湧水には地表の気温変化の影響を受けにくく、1年間昼夜を通して温度は約15℃でほぼ一定するという性質があり、大気と湧水の間には常に自然な温度差が存在している。

この状況は太陽エネルギーで暖められた表層海水と海洋を循環する冷たい深層海水を用いて発電する海洋温度差発電と似ており、湧水においても同様に発電できる可能性を秘めている。

しかし、海洋ほどの温度差がないために湧水を用いた発電が本当に可能であるかは明らかにされていなかった。

※海洋温度差発電に関する記事:海水の温度差で電気を作る?海洋温度差発電のポテンシャルとは

湧水温度差発電の原理図。季節によって大気と湧水の異なる熱源から熱を取り込むことによって発電する仕組みだ

そうした中、国立研究開発法人 産業技術総合研究所、国立大学法人 茨城大学大学院から成る研究チームは、温度差を電力に変換する熱電発電を用い、湧水に浸すだけで安定して電力を供給する湧水温度差発電装置を考案。

長野県松本市で行われた実証実験では、この湧水温度差発電装置で発電した電力のみで湧水の温度を計測し、無線通信で自動的なデータ収集に成功したことで、湧水温度差発電が可能であることを実証した。

水流がなくても発電可能な新たな装置

研究チームが開発した湧水温度差発電装置は、片側を湧水に浸した円柱形の銅棒が熱電モジュールのある表面まで熱の流れを導くように設計。これにより、大気よりも湧水の温度が低い夏場には熱電モジュールの片面が冷却され、大気よりも湧水の温度が高い冬場には加熱される仕組みになっている。

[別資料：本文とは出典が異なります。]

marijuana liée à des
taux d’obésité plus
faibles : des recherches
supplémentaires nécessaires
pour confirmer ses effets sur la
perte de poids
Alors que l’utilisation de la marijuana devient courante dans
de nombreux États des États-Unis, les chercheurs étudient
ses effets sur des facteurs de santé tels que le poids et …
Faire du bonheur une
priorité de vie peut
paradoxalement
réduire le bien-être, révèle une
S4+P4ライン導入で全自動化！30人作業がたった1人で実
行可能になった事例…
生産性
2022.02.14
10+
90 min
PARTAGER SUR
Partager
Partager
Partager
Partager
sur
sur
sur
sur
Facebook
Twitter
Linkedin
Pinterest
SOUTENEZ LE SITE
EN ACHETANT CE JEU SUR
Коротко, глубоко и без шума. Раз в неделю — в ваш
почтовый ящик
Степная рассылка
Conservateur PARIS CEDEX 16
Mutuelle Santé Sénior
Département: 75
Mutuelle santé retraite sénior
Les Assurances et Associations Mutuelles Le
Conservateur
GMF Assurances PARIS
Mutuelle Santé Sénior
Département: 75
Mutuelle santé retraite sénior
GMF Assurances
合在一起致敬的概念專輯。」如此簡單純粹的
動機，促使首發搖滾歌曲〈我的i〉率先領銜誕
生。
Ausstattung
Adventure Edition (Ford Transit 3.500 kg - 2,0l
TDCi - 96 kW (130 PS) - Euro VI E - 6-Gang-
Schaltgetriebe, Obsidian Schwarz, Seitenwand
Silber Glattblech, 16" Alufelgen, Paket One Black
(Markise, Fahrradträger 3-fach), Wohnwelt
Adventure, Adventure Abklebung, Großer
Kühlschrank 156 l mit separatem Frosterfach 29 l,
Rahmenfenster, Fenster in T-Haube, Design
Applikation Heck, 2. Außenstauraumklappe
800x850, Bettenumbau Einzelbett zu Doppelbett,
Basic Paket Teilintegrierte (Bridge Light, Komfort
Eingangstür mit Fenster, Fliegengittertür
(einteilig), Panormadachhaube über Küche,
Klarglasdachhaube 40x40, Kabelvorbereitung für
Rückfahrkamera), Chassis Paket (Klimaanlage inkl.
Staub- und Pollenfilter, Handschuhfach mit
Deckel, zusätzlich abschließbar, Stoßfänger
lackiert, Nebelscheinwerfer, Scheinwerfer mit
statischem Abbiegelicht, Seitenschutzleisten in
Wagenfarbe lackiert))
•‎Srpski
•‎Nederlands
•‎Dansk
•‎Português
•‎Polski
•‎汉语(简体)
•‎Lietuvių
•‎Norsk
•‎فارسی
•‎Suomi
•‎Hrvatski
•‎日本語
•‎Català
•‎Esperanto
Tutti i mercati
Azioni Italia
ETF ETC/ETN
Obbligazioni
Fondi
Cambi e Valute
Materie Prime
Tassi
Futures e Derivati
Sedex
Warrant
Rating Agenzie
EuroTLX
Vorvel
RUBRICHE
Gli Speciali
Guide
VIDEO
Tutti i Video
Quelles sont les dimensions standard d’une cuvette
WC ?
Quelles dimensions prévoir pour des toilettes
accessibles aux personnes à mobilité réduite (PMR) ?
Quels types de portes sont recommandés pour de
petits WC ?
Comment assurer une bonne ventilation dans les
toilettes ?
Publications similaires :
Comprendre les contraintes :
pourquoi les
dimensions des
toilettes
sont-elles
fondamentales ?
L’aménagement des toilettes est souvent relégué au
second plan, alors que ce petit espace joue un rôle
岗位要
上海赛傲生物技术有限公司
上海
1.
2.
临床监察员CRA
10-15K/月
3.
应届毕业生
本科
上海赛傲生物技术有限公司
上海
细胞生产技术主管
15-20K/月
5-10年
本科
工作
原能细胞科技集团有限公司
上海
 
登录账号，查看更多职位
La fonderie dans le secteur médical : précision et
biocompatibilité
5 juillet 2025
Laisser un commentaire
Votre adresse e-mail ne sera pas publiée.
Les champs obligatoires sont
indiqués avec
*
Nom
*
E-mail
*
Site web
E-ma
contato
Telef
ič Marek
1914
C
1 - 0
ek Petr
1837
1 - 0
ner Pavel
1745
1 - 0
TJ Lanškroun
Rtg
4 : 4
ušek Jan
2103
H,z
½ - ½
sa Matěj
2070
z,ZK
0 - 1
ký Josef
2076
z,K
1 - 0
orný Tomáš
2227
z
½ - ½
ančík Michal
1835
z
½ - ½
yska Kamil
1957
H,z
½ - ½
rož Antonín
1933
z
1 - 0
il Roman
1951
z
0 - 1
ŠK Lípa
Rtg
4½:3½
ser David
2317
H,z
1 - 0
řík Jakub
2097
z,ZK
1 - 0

開発した湧水温度差発電装置の概要図(a)。湧水温度差発電装置を上方から眺めた断面図と拡大図(b)。拡大図を見るとヒートシンクのフィンの向きが重力に対して平行に取り付けられており、ヒートシンクが大気の熱を対流によって効率的に授受できる構造であることが分かる

熱電モジュールの反対面は地表面付近の外気と効率的な熱交換を行うためのヒートシンクを貼り付ける構造を採用。また、湾曲できる柔軟な熱電モジュールを用いて円柱形の銅棒と密着させるなど銅棒と熱電モジュール間の熱伝導効率を上げる工夫も施されている。

開発された湧水温度差発電装置を使った実証実験の様子。夜間にも温度差が生じるため、実証実験では昼夜を問わず発電できることも確認されている(産業技術総合研究所提供の画像に加筆)

この湧水温度差発電装置のポイントの一つが、固体の熱と電気の相互変換作用である熱電発電を利用するため、水車のような可動部が不要となること。これにより、水の流れがない水路でも発電が可能だという。

研究チームは今後のビジョンを、「微小電力の活用方法に関する分析や、景観へ配慮した発電装置のデザインに関する基礎的研究も一体的に進めることで、地域資源としての湧水の価値を高めていきたい」としている。

湧水の新たな価値創出の可能性を示した今回の研究成果。

今後のさらなる研究開発に期待したい。